Stephen initially worked for the Texas City Daily Sun and the Temple Daily Telegram near Fort Hood, TX. In 1979 he began a 20-year career at the Houston Chronicle.
While assigned to cover Fort Hood during the 1970s, Stephen lived in the field with the ragtag Army units of the period and won recognition for covering the troubled "Hollow Army" of the post-Vietnam era.
During the 1980s, he acquired numerous awards for his groundbreaking work in exposing shortcomings in the public mental health care system serving the seriously mentally ill. He explained that chronic "homelessness" was not necessarily a matter of economics but one of serious psychiatric illness poorly served by an inadequate public mental health care system.
This work led Stephen to investigate starvation, fire deaths, abuse, rape and financial exploitation of the disabled and the mentally ill in unlicensed care homes commonly called "boarding homes."

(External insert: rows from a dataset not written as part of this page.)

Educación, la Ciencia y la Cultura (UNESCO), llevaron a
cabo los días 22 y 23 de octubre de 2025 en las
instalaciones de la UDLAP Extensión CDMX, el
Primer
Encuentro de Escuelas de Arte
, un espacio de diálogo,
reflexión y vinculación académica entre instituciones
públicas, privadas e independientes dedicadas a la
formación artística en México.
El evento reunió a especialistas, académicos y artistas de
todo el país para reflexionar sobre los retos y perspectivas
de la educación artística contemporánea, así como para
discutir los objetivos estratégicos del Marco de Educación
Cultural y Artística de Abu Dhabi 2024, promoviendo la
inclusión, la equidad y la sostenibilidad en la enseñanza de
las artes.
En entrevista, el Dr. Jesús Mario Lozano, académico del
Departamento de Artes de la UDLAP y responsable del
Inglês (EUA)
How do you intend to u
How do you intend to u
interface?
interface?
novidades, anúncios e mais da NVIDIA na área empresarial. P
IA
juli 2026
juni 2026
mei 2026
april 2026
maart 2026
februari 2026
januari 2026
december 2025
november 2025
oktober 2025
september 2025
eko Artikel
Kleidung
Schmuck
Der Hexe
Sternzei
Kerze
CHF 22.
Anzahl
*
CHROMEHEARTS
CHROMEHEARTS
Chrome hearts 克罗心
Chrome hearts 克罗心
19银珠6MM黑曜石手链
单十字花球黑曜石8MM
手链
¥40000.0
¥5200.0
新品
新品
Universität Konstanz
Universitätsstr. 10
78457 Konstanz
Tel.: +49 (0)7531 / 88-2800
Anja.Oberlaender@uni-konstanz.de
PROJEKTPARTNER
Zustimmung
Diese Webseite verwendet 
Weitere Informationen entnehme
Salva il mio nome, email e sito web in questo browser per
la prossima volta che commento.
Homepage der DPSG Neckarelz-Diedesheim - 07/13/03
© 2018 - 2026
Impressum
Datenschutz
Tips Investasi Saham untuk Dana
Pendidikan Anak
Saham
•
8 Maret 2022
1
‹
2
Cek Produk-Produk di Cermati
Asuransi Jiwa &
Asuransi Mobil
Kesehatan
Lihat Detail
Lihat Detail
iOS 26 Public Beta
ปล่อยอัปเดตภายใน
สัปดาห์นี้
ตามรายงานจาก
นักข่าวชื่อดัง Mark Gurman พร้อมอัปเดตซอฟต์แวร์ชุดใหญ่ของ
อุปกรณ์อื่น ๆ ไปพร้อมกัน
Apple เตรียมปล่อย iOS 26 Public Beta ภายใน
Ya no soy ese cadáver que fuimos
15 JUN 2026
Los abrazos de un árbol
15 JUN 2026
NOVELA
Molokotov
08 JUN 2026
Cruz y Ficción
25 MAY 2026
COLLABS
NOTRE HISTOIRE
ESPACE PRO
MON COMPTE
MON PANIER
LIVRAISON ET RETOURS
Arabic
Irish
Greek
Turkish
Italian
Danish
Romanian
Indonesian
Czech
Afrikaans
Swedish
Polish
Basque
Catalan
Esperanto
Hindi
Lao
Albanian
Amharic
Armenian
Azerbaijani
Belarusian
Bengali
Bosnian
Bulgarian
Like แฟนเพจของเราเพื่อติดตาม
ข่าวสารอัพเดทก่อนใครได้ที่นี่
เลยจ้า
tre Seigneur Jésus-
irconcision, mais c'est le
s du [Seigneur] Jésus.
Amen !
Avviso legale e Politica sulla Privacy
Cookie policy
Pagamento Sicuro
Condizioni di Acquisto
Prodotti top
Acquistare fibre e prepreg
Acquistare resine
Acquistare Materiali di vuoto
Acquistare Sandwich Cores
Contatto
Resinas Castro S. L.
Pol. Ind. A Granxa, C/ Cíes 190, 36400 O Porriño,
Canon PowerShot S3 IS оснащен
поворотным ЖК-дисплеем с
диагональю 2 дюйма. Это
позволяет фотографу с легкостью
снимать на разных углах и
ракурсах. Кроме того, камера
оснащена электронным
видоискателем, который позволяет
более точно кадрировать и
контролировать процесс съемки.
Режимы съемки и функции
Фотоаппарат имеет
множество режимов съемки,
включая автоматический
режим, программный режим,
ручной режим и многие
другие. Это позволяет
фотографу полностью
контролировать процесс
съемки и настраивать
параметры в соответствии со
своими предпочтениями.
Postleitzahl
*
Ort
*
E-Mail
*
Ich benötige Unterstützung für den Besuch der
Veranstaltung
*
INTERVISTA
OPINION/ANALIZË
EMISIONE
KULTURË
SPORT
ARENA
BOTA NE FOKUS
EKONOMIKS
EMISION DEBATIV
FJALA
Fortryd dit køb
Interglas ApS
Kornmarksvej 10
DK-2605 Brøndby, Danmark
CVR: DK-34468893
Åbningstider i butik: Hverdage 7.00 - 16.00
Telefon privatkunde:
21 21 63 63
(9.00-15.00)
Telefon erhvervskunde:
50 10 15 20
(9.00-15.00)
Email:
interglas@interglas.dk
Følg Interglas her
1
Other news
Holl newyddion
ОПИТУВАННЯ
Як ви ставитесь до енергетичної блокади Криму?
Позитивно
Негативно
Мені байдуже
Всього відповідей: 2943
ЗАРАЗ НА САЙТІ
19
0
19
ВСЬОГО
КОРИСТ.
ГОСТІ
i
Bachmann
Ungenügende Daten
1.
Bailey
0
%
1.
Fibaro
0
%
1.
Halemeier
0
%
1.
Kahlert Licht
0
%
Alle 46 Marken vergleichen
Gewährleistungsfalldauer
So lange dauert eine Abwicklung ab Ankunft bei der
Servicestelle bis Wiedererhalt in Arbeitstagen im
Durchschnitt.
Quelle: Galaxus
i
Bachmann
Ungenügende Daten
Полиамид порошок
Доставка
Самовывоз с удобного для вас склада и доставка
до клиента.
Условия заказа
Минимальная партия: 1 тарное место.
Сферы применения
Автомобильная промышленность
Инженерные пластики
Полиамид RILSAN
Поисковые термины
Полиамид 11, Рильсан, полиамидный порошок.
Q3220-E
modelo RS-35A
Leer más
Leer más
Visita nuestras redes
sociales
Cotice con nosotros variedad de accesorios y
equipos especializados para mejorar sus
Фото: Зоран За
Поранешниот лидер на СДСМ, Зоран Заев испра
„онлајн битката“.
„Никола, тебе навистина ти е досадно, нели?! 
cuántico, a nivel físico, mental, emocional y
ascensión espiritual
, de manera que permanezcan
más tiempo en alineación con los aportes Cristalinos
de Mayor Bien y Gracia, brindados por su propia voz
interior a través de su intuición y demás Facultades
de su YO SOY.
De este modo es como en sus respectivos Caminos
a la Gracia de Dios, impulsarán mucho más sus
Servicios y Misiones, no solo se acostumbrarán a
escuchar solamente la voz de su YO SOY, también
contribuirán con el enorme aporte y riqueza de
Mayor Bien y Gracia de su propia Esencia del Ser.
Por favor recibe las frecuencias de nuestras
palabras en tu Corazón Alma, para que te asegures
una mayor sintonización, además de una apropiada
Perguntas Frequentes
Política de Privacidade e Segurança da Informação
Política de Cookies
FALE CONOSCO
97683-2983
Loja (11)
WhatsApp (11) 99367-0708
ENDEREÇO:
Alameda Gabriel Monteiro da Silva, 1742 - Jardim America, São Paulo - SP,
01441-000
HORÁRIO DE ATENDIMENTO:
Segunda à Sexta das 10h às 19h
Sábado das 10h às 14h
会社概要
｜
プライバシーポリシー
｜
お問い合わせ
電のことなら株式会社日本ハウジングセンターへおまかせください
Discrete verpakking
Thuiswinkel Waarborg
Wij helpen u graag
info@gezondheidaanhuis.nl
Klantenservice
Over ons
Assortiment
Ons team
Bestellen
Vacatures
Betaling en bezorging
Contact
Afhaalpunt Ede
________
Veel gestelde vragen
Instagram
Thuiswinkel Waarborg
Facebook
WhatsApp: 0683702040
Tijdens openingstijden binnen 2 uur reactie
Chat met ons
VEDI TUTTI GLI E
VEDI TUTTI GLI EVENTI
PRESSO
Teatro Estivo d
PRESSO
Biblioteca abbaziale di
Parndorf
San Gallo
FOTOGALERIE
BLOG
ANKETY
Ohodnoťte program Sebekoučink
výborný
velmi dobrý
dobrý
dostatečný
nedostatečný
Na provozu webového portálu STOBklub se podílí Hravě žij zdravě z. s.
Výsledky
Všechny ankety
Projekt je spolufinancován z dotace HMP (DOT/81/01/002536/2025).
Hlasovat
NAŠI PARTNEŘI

Despite other responsibilities, Stephen maintained a focus on military and defense matters, believing America would eventually find itself again sending troops into combat.
He's traveled to such places as Central America, Saudi Arabia and to domestic military posts and bases to observe America's military forces.
In 1989 he wrote on the state of readiness and training of various Army units and pronounced the "Hollow Army" a thing of the past. Soon after, U.S. military performance in Panama and during the Gulf War vindicated his view.
Because he observed the development of the U.S. Army's AirLand Battle Doctrine during the 1970s while covering the U.S. Army post at Fort Hood, Stephen was able to foretell, with great precision, how the 1991 Gulf War would be conducted while accurately predicting low coalition casualties in a conflict of short duration.
Stephen has also reported on the gritty elements of urban life, having been to dozens of homicide scenes, numerous aviation mishaps and more criminal and civil trials than he can recall.
A chance phone call to the Houston Chronicle newsroom in 1987 by a former USS Scorpion crew member introduced him to the story of the ill-fated fast attack submarine. Stephen eventually wrote several stories about this enigmatic disaster mishap during the mid-1990s.
Deeply moved that America had mostly forgotten about this unexplained disaster and the men it killed, Stephen was determined to write the definitive book about this misunderstood calamity and the U.S. Navy's bitter internal controversy over what caused the Scorpion disaster.
What resulted was a unique look "under the hood" of the U.S. Navy's troubled efforts to maintain its nuclear attack submarines at the height of the Cold War.
In 2000, Stephen left newspaper journalism to write books full time and in 2002 began research on Silent Steel: The Mysterious Death of the Nuclear Attack Sub USS Scorpion for Wiley & Sons Publishing.
Silent Steel is Stephen's third book.
He presently splits his time between Atlanta, GA and Bloomfield NJ.